I specifically go out of my way to train the hell out of my glutes/hips, etc. so I know a lot about this.

Absolute king of glute exercises would be the hip thrust. You want to do this with your shoulders/upperback on a box or bench of some type, I personally use those aerobics steps with the blocks and platform for this because you can easily adjust the height for what is comfortable for you. By using a bench or box you increase the range of motion, a glute bridge has a very small range of motion and is not ideal for glute development. The standard method is to just use a barbell with weight, I personally like to bust out my rep range target and at the very last rep I'll hold it at the top for a count of 10. Another fantastic variation you can use is with bands, you can get an enormous amount of tension on the glutes at the top end of the movement, which is where the glutes are most active in the movement. The problem with this variation is the setup, at my gym the squat racks have band pegs that allow me to easily set this up. I think the very best variation though is when you are able to combine a weighted barbell with band tension, as you are essentially getting the best of both worlds.

Here is the thing, if you want to highly develop a certain area you don't just do one exercise, no one who is serious about their training would do this.

An exercise I also really like is the forward sled drag, where you are holding on straps with the sled being behind you. I find this exercise really hits the glutes and hamstrings hard, whereas with a sled push it's much more quad dominant. This is a fantastic exercise for overall strength but with a very athletic/explosive element thrown in. It has an incredibly low risk of injury and also will get you in really good condition if you push it with a good amount of volume. The gym I go to has a 25 yard turf area and I'll do 4 sets of this exercise at the start of my lower body routine, some days I'll go heavier and other days I'll go lighter but have it much faster and more explosive. If someone is into sports, running, etc. this is a really good exercise to incorporate into your routine.

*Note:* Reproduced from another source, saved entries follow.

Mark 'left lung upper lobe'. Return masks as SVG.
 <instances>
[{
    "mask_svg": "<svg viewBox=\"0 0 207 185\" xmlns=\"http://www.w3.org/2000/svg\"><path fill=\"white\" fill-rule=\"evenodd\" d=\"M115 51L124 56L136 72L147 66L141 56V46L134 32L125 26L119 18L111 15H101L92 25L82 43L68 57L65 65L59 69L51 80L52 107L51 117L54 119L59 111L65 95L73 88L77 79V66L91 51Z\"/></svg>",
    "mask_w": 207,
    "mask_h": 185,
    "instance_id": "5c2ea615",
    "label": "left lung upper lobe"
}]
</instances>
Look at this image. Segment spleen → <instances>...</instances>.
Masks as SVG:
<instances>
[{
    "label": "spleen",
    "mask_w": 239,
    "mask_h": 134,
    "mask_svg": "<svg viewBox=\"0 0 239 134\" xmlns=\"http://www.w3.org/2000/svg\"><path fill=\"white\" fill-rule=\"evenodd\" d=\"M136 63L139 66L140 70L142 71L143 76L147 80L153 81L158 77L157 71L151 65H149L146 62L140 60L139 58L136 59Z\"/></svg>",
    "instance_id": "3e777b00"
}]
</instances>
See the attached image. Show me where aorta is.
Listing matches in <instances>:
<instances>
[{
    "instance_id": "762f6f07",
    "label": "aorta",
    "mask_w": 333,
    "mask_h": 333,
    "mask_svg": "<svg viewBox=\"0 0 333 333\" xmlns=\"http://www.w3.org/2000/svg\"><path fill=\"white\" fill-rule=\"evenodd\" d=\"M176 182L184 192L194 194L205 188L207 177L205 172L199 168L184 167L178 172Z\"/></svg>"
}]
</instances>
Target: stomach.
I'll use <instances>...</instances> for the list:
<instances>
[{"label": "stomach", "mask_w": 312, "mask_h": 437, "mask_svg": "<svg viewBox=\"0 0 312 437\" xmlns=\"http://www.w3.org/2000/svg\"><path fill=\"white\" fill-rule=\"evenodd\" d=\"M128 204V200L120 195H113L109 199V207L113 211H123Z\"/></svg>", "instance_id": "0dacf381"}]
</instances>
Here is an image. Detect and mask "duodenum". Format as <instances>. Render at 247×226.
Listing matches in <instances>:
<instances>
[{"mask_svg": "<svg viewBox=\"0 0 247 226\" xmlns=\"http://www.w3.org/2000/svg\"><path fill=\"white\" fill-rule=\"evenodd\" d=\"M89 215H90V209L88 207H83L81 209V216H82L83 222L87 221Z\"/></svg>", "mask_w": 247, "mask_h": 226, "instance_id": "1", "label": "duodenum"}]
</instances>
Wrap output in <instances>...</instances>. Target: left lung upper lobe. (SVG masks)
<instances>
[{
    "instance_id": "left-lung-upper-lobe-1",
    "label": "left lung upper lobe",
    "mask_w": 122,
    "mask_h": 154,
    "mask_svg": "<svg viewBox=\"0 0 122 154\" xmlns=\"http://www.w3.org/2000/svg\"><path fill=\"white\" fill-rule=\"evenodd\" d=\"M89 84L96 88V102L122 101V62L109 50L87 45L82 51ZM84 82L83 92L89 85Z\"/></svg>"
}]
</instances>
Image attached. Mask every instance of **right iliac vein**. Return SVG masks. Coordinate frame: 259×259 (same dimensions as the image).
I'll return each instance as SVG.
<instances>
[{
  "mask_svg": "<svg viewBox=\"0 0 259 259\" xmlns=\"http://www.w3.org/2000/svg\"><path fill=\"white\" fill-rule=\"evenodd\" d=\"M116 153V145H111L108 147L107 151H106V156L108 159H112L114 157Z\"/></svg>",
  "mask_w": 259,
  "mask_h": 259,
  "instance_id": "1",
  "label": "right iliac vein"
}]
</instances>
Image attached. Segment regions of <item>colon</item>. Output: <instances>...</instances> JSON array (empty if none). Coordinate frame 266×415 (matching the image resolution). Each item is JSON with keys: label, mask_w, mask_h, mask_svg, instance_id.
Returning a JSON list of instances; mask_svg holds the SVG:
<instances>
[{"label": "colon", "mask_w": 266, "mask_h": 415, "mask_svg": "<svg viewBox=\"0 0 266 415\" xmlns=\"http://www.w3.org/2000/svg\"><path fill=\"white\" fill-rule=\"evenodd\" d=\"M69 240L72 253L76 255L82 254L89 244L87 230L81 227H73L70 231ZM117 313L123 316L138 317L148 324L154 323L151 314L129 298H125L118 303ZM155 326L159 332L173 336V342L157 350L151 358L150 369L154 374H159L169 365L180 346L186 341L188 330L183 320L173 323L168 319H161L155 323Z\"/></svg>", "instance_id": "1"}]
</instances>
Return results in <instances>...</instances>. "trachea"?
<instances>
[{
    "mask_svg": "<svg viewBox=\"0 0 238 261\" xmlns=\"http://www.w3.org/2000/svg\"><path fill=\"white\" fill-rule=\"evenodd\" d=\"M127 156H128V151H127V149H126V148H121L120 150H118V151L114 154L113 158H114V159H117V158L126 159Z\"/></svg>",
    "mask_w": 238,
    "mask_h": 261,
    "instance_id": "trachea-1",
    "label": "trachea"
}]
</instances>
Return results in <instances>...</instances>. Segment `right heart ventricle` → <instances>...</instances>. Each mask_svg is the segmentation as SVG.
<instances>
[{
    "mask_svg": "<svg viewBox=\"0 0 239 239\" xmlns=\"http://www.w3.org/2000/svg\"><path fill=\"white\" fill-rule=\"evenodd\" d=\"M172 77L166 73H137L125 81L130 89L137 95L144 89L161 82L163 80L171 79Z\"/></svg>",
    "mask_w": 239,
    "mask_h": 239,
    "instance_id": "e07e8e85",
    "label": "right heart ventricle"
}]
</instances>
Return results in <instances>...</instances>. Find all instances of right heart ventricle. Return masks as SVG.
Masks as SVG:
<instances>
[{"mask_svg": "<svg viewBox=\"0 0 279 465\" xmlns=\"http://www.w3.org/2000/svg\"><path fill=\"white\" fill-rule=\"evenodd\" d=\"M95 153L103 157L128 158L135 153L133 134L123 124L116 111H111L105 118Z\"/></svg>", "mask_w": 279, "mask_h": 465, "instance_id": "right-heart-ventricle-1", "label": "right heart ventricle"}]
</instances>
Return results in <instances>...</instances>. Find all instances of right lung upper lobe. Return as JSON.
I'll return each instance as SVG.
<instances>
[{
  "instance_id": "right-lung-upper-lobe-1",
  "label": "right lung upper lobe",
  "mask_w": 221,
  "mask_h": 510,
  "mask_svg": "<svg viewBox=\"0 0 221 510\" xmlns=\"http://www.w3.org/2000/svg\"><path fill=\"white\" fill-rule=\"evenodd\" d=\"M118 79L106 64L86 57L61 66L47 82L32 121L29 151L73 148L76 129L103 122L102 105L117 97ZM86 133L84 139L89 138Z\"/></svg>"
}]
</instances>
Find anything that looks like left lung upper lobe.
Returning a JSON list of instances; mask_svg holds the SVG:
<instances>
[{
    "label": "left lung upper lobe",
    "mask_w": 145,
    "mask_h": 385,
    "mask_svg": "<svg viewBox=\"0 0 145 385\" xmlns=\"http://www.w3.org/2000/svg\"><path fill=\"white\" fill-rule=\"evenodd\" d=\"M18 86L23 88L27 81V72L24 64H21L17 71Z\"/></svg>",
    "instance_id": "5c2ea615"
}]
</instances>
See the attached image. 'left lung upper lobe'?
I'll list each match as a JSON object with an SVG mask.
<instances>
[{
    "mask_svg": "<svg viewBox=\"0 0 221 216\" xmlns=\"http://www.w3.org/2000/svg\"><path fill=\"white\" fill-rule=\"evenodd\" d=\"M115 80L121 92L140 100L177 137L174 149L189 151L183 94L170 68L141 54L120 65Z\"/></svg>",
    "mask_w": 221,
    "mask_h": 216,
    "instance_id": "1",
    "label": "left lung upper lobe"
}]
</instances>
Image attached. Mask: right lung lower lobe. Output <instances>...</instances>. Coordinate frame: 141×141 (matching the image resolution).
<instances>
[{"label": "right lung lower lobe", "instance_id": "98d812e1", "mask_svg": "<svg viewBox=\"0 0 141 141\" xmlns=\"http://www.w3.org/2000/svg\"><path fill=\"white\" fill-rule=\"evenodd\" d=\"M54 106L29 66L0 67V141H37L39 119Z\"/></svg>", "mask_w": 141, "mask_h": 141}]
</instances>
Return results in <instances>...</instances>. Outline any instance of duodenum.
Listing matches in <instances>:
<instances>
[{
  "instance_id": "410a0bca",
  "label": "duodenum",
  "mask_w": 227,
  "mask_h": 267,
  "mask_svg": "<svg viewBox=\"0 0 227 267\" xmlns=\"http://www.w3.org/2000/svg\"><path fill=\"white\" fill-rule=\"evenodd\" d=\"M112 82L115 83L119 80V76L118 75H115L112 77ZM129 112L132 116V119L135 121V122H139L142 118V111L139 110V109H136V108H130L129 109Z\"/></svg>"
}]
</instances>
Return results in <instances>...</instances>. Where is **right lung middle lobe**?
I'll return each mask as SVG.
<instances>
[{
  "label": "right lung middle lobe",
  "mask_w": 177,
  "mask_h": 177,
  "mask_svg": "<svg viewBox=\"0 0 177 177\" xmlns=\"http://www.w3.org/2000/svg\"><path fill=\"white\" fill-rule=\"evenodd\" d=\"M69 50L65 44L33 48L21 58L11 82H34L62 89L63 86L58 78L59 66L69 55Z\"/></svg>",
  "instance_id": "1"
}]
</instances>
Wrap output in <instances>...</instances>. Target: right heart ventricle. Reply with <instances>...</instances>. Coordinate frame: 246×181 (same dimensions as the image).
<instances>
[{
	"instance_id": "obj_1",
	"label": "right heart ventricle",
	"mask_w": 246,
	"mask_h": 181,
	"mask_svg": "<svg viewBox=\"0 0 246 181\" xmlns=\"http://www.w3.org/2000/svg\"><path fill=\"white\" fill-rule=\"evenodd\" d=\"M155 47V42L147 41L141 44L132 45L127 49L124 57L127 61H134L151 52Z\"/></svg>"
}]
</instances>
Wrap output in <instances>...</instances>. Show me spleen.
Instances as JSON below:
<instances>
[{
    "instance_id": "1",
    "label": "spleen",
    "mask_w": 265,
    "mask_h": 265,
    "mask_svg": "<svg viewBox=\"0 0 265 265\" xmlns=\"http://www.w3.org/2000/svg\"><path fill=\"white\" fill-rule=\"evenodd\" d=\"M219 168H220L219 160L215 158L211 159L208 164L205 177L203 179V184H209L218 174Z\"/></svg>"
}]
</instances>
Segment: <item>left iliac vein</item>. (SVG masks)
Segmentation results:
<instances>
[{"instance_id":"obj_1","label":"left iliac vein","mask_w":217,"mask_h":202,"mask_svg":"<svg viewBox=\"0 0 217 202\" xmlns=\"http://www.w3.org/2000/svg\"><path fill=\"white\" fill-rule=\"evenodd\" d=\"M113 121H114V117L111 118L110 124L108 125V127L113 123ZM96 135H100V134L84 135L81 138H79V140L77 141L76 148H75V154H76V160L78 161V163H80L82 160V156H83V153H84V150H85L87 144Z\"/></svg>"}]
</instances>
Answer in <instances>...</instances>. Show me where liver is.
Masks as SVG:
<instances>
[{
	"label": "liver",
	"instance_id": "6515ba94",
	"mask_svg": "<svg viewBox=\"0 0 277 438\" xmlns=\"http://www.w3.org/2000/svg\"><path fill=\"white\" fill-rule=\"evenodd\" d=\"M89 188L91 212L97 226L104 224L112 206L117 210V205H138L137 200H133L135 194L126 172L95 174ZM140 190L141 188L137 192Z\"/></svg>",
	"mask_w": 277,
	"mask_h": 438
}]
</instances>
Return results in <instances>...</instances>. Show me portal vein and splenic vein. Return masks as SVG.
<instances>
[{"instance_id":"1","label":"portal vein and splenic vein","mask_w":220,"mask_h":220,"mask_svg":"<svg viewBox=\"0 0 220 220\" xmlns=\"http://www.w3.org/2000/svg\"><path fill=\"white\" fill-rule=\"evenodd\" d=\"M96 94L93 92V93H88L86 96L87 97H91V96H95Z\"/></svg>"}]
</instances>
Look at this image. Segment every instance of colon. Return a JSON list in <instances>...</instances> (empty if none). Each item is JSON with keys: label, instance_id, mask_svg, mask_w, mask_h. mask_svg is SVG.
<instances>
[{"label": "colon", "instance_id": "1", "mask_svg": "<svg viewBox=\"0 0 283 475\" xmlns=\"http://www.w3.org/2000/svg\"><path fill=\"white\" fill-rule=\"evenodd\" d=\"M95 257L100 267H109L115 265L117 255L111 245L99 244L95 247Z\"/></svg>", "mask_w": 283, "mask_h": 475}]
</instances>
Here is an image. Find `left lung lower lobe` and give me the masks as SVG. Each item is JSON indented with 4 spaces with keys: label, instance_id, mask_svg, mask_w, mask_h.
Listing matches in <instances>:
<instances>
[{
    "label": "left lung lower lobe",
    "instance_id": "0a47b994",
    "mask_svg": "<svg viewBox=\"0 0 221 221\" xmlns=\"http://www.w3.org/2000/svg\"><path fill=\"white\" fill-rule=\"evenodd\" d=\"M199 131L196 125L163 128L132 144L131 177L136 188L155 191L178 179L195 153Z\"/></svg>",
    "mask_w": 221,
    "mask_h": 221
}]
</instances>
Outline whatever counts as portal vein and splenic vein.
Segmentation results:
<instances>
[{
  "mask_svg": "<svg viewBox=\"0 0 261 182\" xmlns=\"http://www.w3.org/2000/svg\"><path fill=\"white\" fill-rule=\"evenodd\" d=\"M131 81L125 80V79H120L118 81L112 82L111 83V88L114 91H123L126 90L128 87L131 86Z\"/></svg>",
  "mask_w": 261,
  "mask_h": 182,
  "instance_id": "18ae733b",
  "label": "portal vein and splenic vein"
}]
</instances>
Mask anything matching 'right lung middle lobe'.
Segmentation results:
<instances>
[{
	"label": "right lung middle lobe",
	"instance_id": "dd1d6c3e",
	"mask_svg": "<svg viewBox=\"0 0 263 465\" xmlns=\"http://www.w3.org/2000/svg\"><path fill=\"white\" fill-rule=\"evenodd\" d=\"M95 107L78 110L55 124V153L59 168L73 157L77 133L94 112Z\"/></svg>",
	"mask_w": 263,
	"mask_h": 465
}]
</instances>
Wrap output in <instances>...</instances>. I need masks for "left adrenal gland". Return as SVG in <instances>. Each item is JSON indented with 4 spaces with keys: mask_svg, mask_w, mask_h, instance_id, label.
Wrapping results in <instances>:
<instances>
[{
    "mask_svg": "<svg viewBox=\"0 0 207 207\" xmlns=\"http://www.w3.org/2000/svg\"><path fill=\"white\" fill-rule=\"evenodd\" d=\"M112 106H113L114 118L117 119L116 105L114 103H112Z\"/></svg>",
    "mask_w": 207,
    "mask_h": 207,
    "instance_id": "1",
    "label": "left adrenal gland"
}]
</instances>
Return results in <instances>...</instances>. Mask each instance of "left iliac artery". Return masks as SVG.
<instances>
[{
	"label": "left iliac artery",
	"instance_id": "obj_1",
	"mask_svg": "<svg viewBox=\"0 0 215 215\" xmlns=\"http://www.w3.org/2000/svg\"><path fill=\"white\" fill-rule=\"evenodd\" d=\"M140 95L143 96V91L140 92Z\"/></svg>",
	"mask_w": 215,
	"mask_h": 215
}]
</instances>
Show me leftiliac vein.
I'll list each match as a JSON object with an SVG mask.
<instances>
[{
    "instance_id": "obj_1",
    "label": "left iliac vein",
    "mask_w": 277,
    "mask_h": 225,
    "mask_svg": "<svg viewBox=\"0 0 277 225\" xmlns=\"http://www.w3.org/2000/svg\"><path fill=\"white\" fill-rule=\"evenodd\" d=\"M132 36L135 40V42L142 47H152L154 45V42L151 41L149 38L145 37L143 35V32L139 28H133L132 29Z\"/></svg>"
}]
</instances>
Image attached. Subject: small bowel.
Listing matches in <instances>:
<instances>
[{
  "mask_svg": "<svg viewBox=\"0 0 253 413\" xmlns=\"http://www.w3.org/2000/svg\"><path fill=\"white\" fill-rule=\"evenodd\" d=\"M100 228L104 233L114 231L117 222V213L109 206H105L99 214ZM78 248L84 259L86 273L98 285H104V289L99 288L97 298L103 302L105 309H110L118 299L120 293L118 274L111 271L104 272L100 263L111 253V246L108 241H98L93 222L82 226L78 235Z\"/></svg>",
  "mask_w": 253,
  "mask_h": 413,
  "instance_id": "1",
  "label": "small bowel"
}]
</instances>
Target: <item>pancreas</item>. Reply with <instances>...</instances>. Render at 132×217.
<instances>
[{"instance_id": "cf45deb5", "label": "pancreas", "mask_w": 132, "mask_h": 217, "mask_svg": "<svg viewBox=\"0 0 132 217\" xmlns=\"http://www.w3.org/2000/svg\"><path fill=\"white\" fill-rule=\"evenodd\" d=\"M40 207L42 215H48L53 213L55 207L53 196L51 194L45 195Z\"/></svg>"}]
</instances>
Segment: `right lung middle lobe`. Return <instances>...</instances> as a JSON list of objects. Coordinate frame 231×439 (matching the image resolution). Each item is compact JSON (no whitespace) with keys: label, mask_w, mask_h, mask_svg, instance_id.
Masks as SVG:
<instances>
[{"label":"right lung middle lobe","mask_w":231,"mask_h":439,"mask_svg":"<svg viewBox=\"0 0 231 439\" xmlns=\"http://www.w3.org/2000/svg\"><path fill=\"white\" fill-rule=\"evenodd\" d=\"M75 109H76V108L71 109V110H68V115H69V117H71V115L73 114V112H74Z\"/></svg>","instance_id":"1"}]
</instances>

Backextensions/hyperextensions on the bench can also be a great glute and hamstring builder, I feel this is a good higher rep range exercise. I would avoid going very heavy with lower reps on this exercise, as it's very easy to tweak your SI joint or lower back due to not using your hips properly.

Squats and deadlifts of various types hit the glutes but they aren't the main muscles being hit, squats are much more quad dominant and deadlifts are more hamstring and back. If you only did these 2 exercises you'd leave a lot left in the tank for glute development.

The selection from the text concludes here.